→ **The problem**
Copy out, unchanged, the part of the rows that begins with the line containing "### Authentication & Users" and ends with the line containing "- Tribe ownership and member management", including both of those lines.

→ **Material for this task**
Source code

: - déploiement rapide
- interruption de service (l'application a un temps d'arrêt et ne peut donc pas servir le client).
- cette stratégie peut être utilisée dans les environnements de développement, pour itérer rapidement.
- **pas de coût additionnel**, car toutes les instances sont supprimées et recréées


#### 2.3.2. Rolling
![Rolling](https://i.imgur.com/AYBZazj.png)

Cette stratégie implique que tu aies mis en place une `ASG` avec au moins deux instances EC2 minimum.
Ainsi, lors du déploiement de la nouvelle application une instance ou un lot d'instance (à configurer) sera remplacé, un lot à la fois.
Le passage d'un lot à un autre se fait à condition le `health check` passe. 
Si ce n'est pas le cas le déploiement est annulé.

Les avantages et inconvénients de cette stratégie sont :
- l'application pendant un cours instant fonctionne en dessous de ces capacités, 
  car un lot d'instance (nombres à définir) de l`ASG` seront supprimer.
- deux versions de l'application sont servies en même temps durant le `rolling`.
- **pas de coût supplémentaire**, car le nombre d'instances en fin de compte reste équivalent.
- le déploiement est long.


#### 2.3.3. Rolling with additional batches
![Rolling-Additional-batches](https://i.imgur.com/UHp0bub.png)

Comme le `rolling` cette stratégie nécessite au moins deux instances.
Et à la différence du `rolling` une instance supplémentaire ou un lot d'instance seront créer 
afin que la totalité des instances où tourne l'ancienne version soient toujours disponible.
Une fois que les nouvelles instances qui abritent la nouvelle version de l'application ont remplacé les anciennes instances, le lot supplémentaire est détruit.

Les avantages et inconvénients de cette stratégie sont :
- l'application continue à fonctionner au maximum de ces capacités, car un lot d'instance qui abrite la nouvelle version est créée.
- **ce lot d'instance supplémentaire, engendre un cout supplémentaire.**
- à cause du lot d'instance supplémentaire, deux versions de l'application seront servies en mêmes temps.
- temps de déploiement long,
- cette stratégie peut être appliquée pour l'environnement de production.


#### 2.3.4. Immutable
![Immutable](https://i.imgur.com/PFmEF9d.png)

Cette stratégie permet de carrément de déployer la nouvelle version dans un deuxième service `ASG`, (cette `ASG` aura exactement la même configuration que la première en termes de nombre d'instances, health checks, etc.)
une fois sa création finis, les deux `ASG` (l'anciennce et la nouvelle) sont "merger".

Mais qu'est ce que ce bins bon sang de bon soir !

==

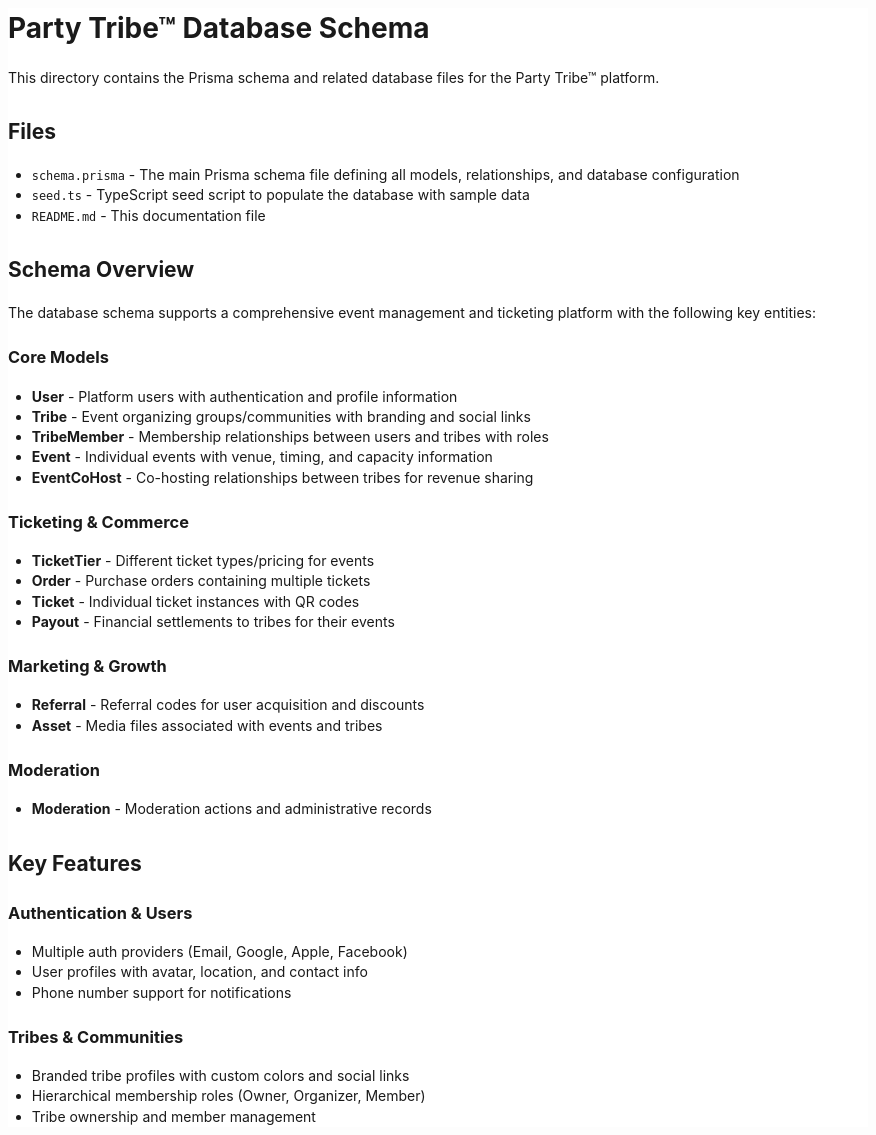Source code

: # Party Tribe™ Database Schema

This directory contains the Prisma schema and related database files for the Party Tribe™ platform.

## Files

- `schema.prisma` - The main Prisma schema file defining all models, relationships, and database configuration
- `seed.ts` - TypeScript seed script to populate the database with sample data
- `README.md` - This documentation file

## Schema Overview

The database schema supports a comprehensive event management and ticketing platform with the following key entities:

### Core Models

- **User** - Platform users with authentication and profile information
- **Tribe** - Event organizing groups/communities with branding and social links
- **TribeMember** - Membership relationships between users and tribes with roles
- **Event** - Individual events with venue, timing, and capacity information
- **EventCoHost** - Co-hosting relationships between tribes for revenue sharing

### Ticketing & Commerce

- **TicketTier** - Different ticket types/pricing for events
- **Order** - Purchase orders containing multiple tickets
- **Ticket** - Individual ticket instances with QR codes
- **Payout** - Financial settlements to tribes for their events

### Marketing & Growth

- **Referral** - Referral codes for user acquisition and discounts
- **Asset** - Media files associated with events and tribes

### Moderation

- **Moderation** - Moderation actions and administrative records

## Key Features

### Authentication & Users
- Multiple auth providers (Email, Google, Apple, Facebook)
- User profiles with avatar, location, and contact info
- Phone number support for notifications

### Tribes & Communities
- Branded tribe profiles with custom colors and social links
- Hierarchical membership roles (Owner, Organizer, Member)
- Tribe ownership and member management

→ **Response below**
### Authentication & Users
- Multiple auth providers (Email, Google, Apple, Facebook)
- User profiles with avatar, location, and contact info
- Phone number support for notifications

### Tribes & Communities
- Branded tribe profiles with custom colors and social links
- Hierarchical membership roles (Owner, Organizer, Member)
- Tribe ownership and member management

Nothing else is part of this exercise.